NF: Are agreements falling apart and if so, why?
BB: With more conditional agreements, there are more uncompleted deals due to conditions not being met. This frustrates sellers but results in fewer cases of buyers reaching the closing date without funds.
Unconditional agreements were good for sellers as long as the buyer could actually complete the transaction they agreed to, which in some cases they could not. We’re seeing fewer requests for extensions, hopefully less time wasted on deals the buyer was never able to complete and more deals completed by committed, satisfied buyers.
NF: What about refinancing? Are homeowners opting for this instead of selling?
BB: When interest rates dropped during COVID, we saw a lot of people choosing to refinance to take advantage of the lower rates. Since interest rates have risen, homeowners are holding onto their current interest rates.
I think many people in this situation will have to renew sometime in the next year or so, resulting in a surge of refinancing, particularly with private lenders who do not have as strenuous conditions for qualifying. Some people who need to refinance may instead choose to sell and buy somewhere else, which might liven up the market.
NF: Any additional insights on the current real estate landscape?
BB: Most of the agents and mortgage brokers I speak to seem to be more positive about the market this year, with expectations of growth for some of the reasons I mentioned. I think the pandemic market was a bit of an anomaly, but things will fall somewhere between that market and the one we’ve seen for the past year or so.
The takeaways
When crafting Agreements of Purchase and Sale, realtors should prioritize meticulous attention to detail, especially when incorporating non-standard clauses. The key is to anticipate potential scenarios and ramifications, avoiding vague or insufficiently detailed provisions. Essential considerations include outlining specific terms for holdbacks, repairs or other contingencies, along with clear guidelines on dispute resolution.
Collaborating with legal professionals during the drafting phase is strongly advised, ensuring that the agreement aligns with legal standards and safeguards the interests of both buyers and sellers. Realtors should view the agreement as a comprehensive roadmap, addressing possible twists and turns to provide clarity and minimize the risk of legal complications down the line.
By adopting this proactive and precision-focused approach, real estate professionals can enhance the integrity of their transactions and foster trust with clients.
Natalka Falcomer is a lawyer, real estate broker and Certified Leasing Officer who started her real estate career in private equity. She created, hosted and co-produced a popular legal call-in show on Rogers TV and founded and recently sold Groundworks, a firm specializing in commercial leasing law.
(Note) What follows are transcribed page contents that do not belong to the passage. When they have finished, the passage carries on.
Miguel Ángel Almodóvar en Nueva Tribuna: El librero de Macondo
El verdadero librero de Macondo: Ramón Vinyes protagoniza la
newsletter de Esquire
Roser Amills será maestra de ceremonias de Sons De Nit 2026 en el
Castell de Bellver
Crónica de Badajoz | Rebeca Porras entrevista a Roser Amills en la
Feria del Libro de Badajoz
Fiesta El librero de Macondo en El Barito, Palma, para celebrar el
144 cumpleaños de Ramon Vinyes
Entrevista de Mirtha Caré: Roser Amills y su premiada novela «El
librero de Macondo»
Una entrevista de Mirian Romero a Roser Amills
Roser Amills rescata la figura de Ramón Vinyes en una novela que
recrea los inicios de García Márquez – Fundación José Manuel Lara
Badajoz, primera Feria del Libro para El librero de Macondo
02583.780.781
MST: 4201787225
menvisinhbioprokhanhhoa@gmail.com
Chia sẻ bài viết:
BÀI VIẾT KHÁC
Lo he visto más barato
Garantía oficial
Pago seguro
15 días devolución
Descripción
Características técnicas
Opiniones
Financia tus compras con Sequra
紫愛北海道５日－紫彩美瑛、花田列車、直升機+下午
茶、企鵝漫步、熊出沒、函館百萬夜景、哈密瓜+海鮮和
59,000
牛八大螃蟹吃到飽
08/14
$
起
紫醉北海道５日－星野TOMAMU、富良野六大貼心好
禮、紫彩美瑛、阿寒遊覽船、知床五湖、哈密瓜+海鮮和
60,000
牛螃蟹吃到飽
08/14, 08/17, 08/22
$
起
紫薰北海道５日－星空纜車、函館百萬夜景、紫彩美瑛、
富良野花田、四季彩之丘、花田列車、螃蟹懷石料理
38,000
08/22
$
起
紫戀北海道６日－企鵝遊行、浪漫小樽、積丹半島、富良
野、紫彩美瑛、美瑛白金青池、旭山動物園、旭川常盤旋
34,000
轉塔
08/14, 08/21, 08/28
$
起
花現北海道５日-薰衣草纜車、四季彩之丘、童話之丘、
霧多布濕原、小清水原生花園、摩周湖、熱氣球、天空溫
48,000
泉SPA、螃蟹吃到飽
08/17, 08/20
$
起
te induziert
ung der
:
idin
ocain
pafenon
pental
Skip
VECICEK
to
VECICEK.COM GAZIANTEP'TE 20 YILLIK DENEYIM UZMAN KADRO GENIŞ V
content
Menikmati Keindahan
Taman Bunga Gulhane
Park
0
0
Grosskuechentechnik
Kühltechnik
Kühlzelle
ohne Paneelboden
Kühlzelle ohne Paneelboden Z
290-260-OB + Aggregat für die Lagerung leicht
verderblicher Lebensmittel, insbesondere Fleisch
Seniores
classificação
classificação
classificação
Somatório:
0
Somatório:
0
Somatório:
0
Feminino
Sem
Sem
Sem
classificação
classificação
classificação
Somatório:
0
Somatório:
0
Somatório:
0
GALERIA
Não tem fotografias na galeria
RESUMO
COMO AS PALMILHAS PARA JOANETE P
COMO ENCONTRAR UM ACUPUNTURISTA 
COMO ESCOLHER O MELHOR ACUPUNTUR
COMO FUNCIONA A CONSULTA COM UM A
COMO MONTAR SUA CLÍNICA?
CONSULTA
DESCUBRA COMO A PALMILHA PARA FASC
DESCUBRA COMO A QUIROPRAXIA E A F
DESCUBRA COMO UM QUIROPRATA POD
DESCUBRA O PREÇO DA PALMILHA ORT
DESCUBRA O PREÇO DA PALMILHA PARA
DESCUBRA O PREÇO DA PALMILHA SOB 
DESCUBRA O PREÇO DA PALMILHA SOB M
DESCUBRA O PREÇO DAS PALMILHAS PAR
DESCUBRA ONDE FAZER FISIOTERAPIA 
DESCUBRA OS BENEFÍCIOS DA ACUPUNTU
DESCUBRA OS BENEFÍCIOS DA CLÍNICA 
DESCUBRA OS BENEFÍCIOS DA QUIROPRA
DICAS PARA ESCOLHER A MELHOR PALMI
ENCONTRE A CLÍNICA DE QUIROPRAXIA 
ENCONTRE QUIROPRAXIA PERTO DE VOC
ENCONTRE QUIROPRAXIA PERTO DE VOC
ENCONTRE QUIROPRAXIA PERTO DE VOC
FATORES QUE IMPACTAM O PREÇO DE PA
She is currently the Chief Real Estate Officer of Houseful.ca, leading the development and expansion of the company’s personalized home buying and selling experience for the Canadian market. She sits as an advisor on NAR REACH Canada and is the former multi-year board member of the Ontario Trillium Foundation.
Core causes related to the unsatisfactory number of instances of APS terms serving the interests of the parties, IMO, relate to training and related to that the registration approval process. If one concludes there are many instannces of poorly crafted APS terms, these mirror the significant less than clear training materials (inlcuding MCE course material) and the many confusing forms and ‘standard’ clauses produced for our use. This article points to the experience, offering or inferring caution to registrants. Like many things, the issue is not at the bottom of the pile, rather at the top.